When I worked in a contract town, I was always getting called to evaluate prisoners for “jailitis.”  There was pressure for me to tell the prisoners they were fine and did not need to go to the hospital.  Sign here.  If I insisted on them going to the hospital, the police department (PD) would have to send an officer along and the officer would have to wait as long as the prisoner was there, or until an officer from the next shift arrived to relieve him.

The PD wanted to cover their liability by calling me so they could say they offered the prisoner medical help when asked, but they wanted me to shoulder the responsibility for the refusal of transport.  I played it straight forward.  If I thought the person was sick, I advised them to go to the hospital. If I thought they weren’t sick, I’d tell them what I believed, but always made clear if the patient requested to go to the hospital after my evaluation, I would fight for their right to be evaluated there.  It would be up to the PD to refuse.

I noticed sometimes the PD would wait till my shift was done and another (more pliant) medic was on to call for the prisoner evaluation.

I have also responded to scenes where the police were sitting on patients, and I have always done my best to make certain that the person being sat on could breathe and that if they were going to be restrained, it would be in the safest manner possible.  I prefer 10 mg of Versed to four point restraints and a spit shield.  I have said clearly, “This man needs to be evaluated at the hospital.”

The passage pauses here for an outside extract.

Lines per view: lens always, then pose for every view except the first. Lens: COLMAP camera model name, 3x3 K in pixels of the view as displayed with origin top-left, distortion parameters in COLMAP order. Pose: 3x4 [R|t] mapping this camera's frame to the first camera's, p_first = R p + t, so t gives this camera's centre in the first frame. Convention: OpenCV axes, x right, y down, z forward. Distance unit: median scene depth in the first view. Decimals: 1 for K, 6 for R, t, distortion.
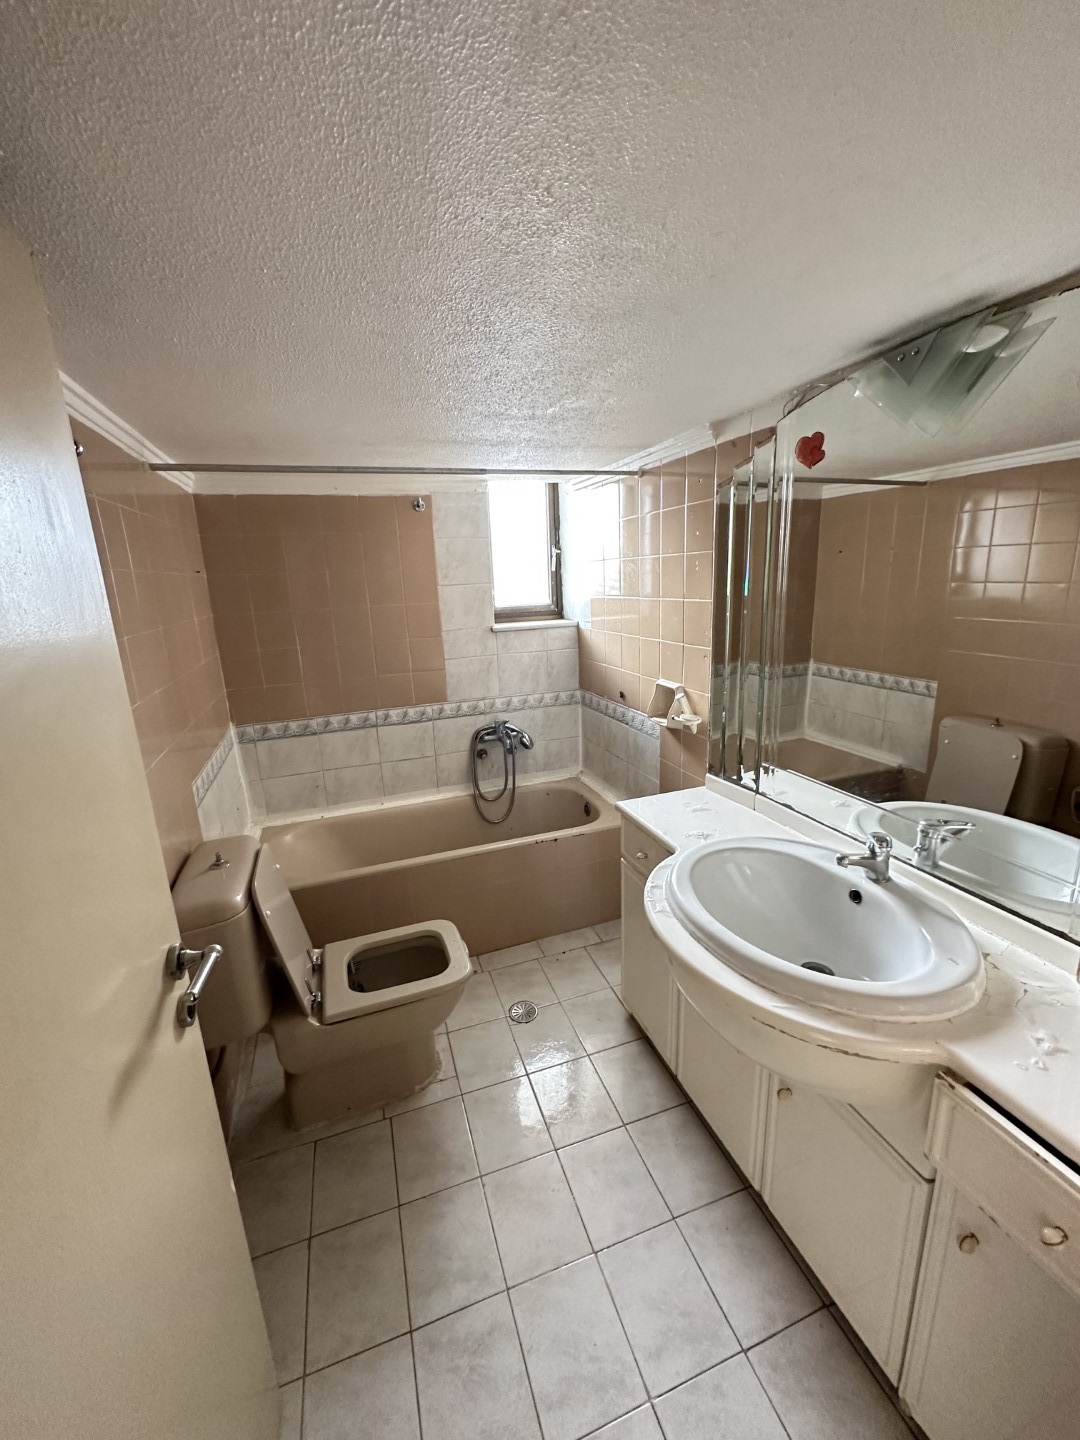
lens RADIAL K [[575.3, 0, 537.5], [0, 575.3, 720.9], [0, 0, 1]] dist [-0.000953, -0.000077]
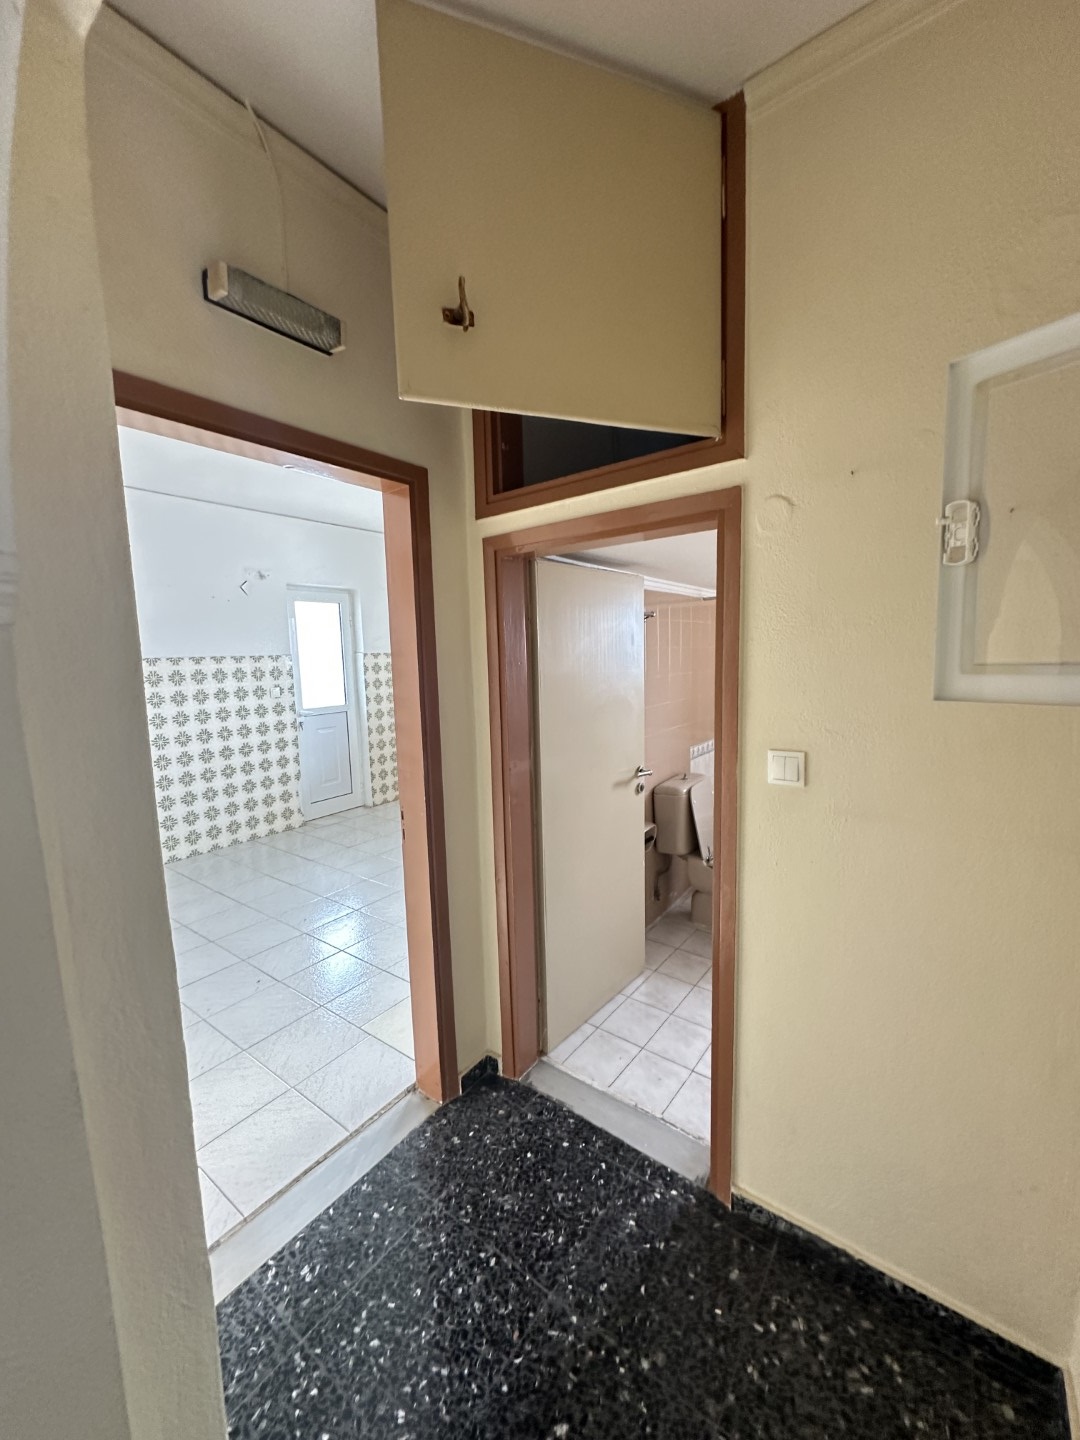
lens RADIAL K [[575.3, 0, 537.6], [0, 575.3, 722.4], [0, 0, 1]] dist [-0.000953, -0.000077]
pose [[0.565032, 0.121750, -0.816037, 0.888105], [-0.196871, 0.980379, 0.009954, 0.140924], [0.801237, 0.155030, 0.577915, -0.721718]]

The line the medic used that day-- “You can’t argue with a man with a gun”--I have heard many times over the years --medics explaining why they did not immediately treat a patient who needed care, or why an MVA victim was transported to jail instead of the hospital, only to later need an ambulance, or even a shooting victim was left to die because one of the officers wanted to tape the crime scene off to preserve evidence.

A lesser known line from the Hippocratic Oath goes like this:

“Into whatsoever houses I enter, I will enter to help the sick.”

Remember when you are on a scene, you are not just John Paramedic, you descend from Hippocrates and all who have held his faith.  We are advocates for our patients.  We stand up for them, bad or good, rich or poor, white or black, asshole or not.

You will have confrontations in this work. Stand tall.  It’s okay to argue with the people with guns.  They will respect you if you are professional and firm.